(William Rees, the person who co-coined “small footprint,” with a good article, but not genious when it comes to understanding capitalism. Yes, too many people consuming too much. But it’s much more about the system of capitalism characterized by profit and competiion driven growth structured within class division. Not about limiting population directly, but mass movement towards this concept called socialism. Waiting for all these big thinkers to get the story straight….)
Humans have a virtually unlimited capacity for self-delusion, even when self-preservation is at stake.
The scariest example is the simplistic, growth-oriented, market-based economic thinking that is all but running the world today. Prevailing neoliberal economic models make no useful reference to the dynamics of the ecosystems or social systems with which the economy interacts in the real world.
What truly intelligent species would attempt to fly spaceship Earth, with all its mind-boggling complexity, using the conceptual equivalent of a 1955 Volkswagen Beetle driver’s manual?
Consider economists’ (and therefore society’s) near-universal obsession with continuous economic growth on a finite planet. A recent ringing example is Kaushik Basu’s glowing prediction that “in 50 years, the world economy is likely (though not guaranteed) to be thriving, with global GDP growing by as much as 20 per cent per year, and income and consumption doubling every four years or so.”

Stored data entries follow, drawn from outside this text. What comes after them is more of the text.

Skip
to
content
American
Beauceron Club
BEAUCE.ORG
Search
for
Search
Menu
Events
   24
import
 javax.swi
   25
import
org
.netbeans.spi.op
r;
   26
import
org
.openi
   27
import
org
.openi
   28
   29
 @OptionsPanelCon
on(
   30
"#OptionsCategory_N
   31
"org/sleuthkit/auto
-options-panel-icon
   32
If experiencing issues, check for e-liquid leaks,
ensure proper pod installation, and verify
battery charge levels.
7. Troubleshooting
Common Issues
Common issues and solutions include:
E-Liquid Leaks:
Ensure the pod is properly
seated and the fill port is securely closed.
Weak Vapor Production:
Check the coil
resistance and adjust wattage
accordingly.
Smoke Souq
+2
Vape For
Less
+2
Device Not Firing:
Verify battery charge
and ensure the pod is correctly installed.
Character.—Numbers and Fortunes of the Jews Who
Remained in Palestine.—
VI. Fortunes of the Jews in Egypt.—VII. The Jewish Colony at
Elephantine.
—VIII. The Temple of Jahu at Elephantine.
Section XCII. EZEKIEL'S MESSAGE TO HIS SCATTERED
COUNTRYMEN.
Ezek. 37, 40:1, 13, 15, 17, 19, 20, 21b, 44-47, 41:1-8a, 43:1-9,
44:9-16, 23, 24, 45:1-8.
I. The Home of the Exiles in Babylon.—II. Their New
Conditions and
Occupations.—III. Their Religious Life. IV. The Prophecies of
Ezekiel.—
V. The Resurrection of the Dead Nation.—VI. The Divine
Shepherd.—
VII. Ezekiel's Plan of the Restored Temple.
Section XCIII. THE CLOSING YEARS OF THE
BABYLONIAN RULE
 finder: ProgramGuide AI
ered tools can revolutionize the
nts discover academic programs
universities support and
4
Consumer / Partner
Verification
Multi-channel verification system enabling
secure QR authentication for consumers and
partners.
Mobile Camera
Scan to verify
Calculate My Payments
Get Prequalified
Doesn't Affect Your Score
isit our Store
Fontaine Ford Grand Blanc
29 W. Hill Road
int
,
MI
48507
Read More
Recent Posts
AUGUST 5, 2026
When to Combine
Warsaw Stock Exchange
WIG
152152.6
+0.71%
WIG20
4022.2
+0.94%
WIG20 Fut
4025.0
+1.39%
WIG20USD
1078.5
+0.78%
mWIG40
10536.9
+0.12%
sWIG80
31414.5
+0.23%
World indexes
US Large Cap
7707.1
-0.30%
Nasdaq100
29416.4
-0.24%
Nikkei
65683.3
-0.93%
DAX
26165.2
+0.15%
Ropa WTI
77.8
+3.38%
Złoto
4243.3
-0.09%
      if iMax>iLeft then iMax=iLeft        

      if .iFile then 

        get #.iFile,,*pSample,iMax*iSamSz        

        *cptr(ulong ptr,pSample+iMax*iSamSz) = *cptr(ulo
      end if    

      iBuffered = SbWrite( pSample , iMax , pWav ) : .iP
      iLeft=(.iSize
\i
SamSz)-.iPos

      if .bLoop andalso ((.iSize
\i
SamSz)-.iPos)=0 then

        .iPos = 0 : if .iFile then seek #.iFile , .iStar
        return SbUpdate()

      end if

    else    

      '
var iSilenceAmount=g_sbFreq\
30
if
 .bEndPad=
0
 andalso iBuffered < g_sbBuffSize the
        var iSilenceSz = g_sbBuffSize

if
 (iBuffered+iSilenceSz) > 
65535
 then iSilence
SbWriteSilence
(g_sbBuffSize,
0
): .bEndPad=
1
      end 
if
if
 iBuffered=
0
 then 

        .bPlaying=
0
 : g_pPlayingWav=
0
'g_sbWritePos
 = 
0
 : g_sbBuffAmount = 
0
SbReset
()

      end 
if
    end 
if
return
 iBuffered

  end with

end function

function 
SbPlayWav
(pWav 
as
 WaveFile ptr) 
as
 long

Basu is the former chief economist of the World Bank, senior fellow at the Brookings Institution and professor of economics at Cornell University, so he is no flake in the economics department. But this does not prevent a display of alarming ignorance of both the power of exponential growth and the state of the ecosphere. Income and consumption doubling every four years? After just 20 years and five doublings, the economy would be larger by a factor of 32; in 50 years it will have multiplied more than 5000-fold! Basu must inhabit some infinite parallel universe.
In fairness, he does recognize that if the number of cars, airplane journeys and the like double every four years with overall consumption, “we will quickly exceed the planet’s limits.” But here’s the thing — it’s 50 years before Basu’s prediction even takes hold and we’ve already shot past several important planetary boundaries.
Little wonder. Propelled by neoliberal economic thinking and fossil fuels, techno-industrial society consumed more energy and resources during the most recent doubling (the past 35 years or so) than in all previous history. Humanity is now in dangerous ecological overshoot, using even renewable and replenishable resources faster than ecosystems can regenerate and filling waste sinks beyond capacity. (Even climate change is a waste management problem — carbon dioxide is the single greatest waste by weight in all industrial economies.)
Meanwhile, wild nature is in desperate retreat. One example: from less than one per cent at the dawn of agriculture, humans and their domestic animals had ballooned to comprise 97 per cent of the total weight of terrestrial mammals by the year 2000. That number is closer to 98.5 per cent today, with wild mammals barely clinging to the margins.
The “competitive displacement” of other species is an inevitable byproduct of continuous growth on a finite planet. The expansion of humans and their artefacts necessarily means the contraction of everything else. (Politicians’ protests notwithstanding, there is a fundamental contradiction between population/economic growth and protecting the “environment.”)
Ignoring overshoot is dangerously stupid — we are financing growth, in part, by irreversibly liquidating natural resources essential to our own long-term survival.